Numéro 3 d'avenir

    Formé au Fc Metz depuis ses 15 ans, le joueur au profil de Lizarazu et Heinze, deux latéraux qu'il admire, veut apporter son dynamisme sur le flanc gauche de la défense nantaise.

    Ses longs raids, sous le maillot grenat du Fc Metz, ont fait frissonner les travées de la Beaujoire le 28 mai dernier. Arrivé moins d'un mois plus tard sur les bords de l'Erdre, Franck Signorino s'est d'ores et déjà fondu dans le groupe nantais. Il est vrai que son âge (il aura 24 ans le 19 septembre) et son statut d'ex-international espoir ne jurent pas dans le paysage. Lors de ses premières apparitions sous les couleurs jaune et verte, le latéral gauche à la chevelure blonde a déjà prouvé que son tempérament n'avait rien d'une légende. " C'est un garçon accrocheur, tonique, un défenseur capable de se projeter très vite vers l'avant", analyse Serge Le Dizet. Des qualités de battant qui lui avaient permis de s'imposer sur les bords de la Moselle, à 20 ans. Pour la petite histoire c'est face à ... Nantes, en 2002, que le jeune homme au visage d'ange et à la volonté de fer, avait conquis le public du Stade Saint Symphorien. Gilbert Gress, l'entraîneur d'alors, cherchait un successeur à Phillippe Gaillot, l'un des vieux briscards de la défense messine.

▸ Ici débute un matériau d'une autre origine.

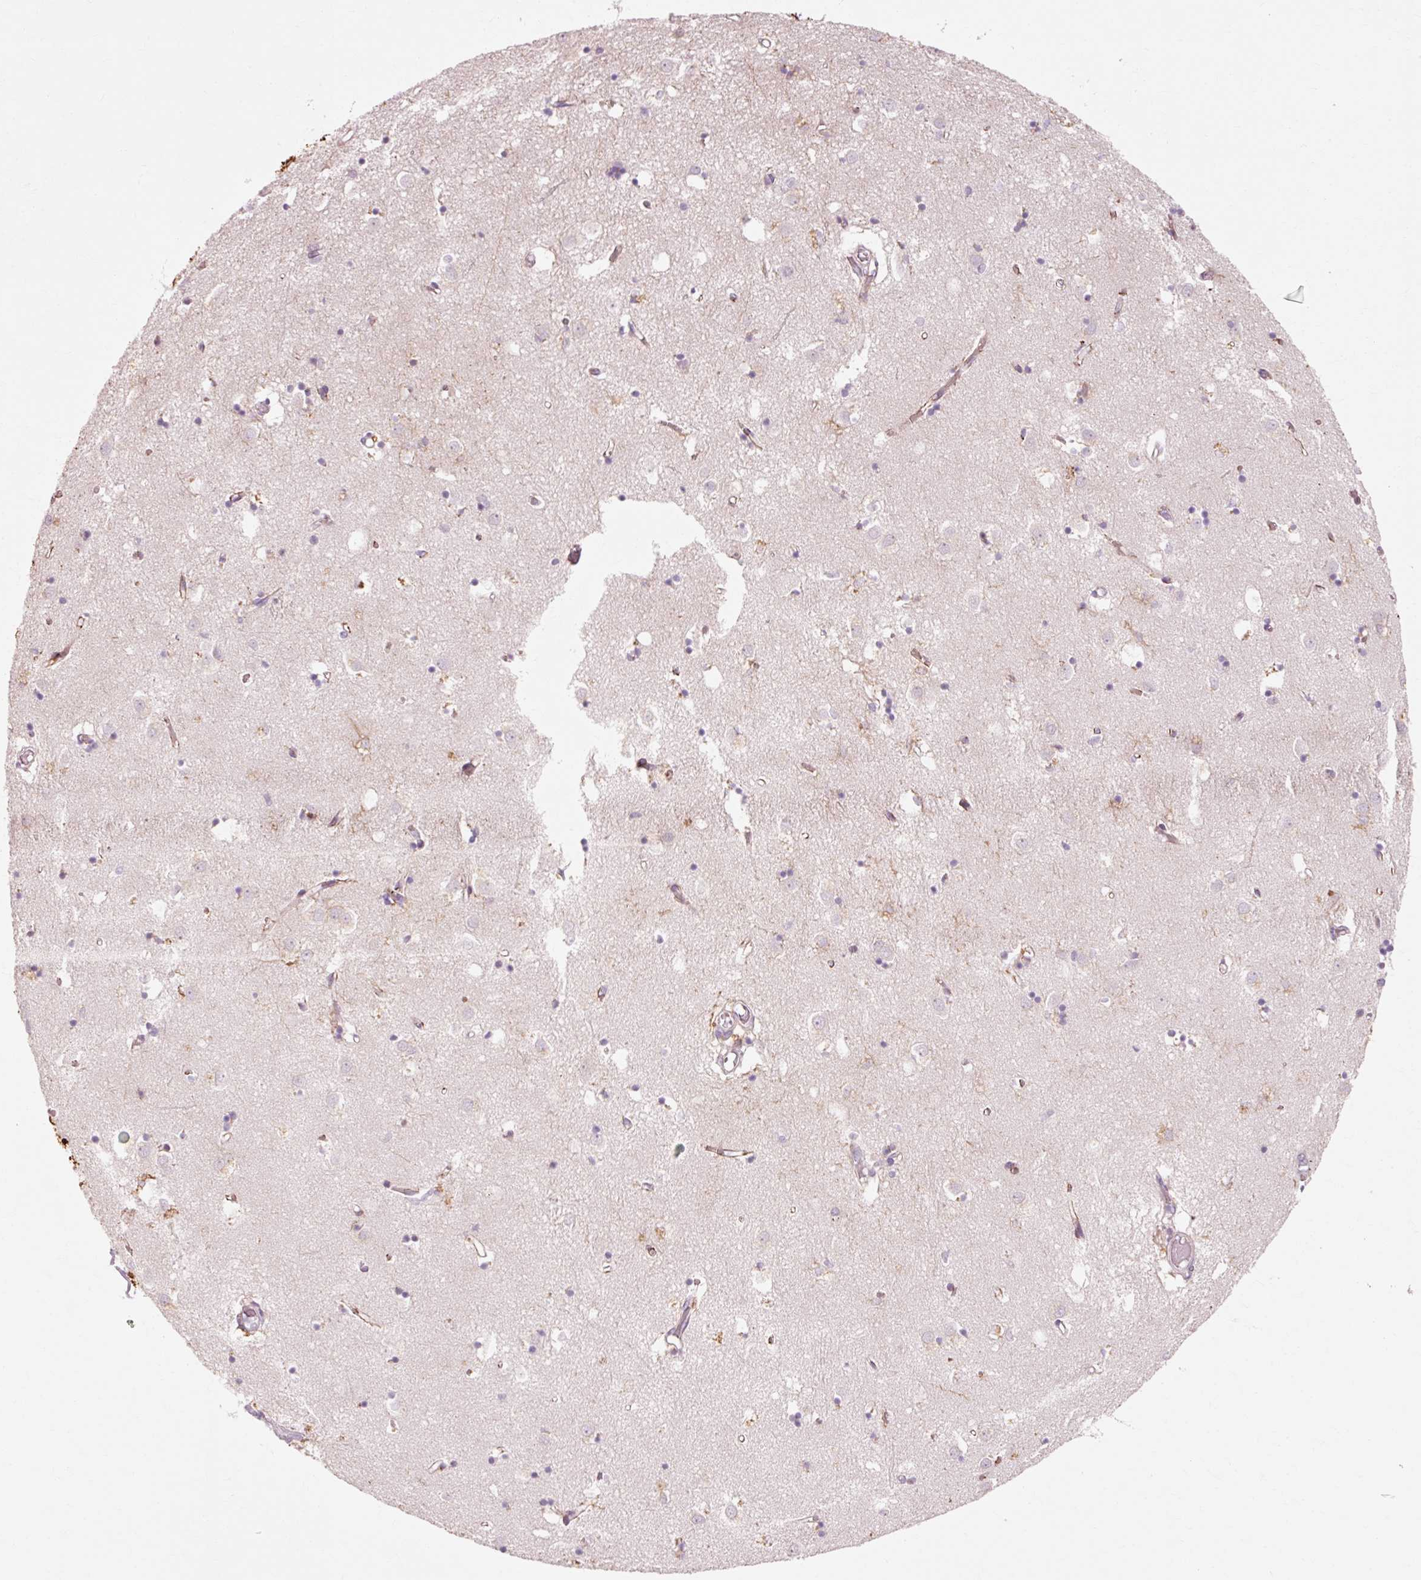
{"staining": {"intensity": "negative", "quantity": "none", "location": "none"}, "tissue": "caudate", "cell_type": "Glial cells", "image_type": "normal", "snomed": [{"axis": "morphology", "description": "Normal tissue, NOS"}, {"axis": "topography", "description": "Lateral ventricle wall"}], "caption": "High magnification brightfield microscopy of unremarkable caudate stained with DAB (brown) and counterstained with hematoxylin (blue): glial cells show no significant positivity.", "gene": "TRIM73", "patient": {"sex": "male", "age": 70}}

  On parlait de lui comme du nouveau Danny Boffin, surnommé "la mobylette" quand le Fc Metz de Robert Pires avait manqué d'un rien le titre de champion de France. Très vite donc, le public lorrain l'a adopté. Le fougueux latéral gauche aux racines italiennes à alors pris l'habitude de tout donner à chacune de ses apparitions en L1 et en L2. "C'est un défenseur dans l'âme", selon Robert Budzynski.

    Jean Fernandez loue sa "générosité". Le nouvel entraîneur de l'Olympique de Marseille aurait d'ailleurs souhaiter l'emmener jusqu'à la Commanderie phocéenne. Mais le FCNA a eu le dernier mot en lui faisant signer un contrat de quatre ans. "Tu as fait un bon choix de carrière", lui a soufflé son ancien coach lorrain...

" Franchir un palier"

 

    Jaunes de Coeur : Comment s'est déroulé votre intégration au groupe nantais?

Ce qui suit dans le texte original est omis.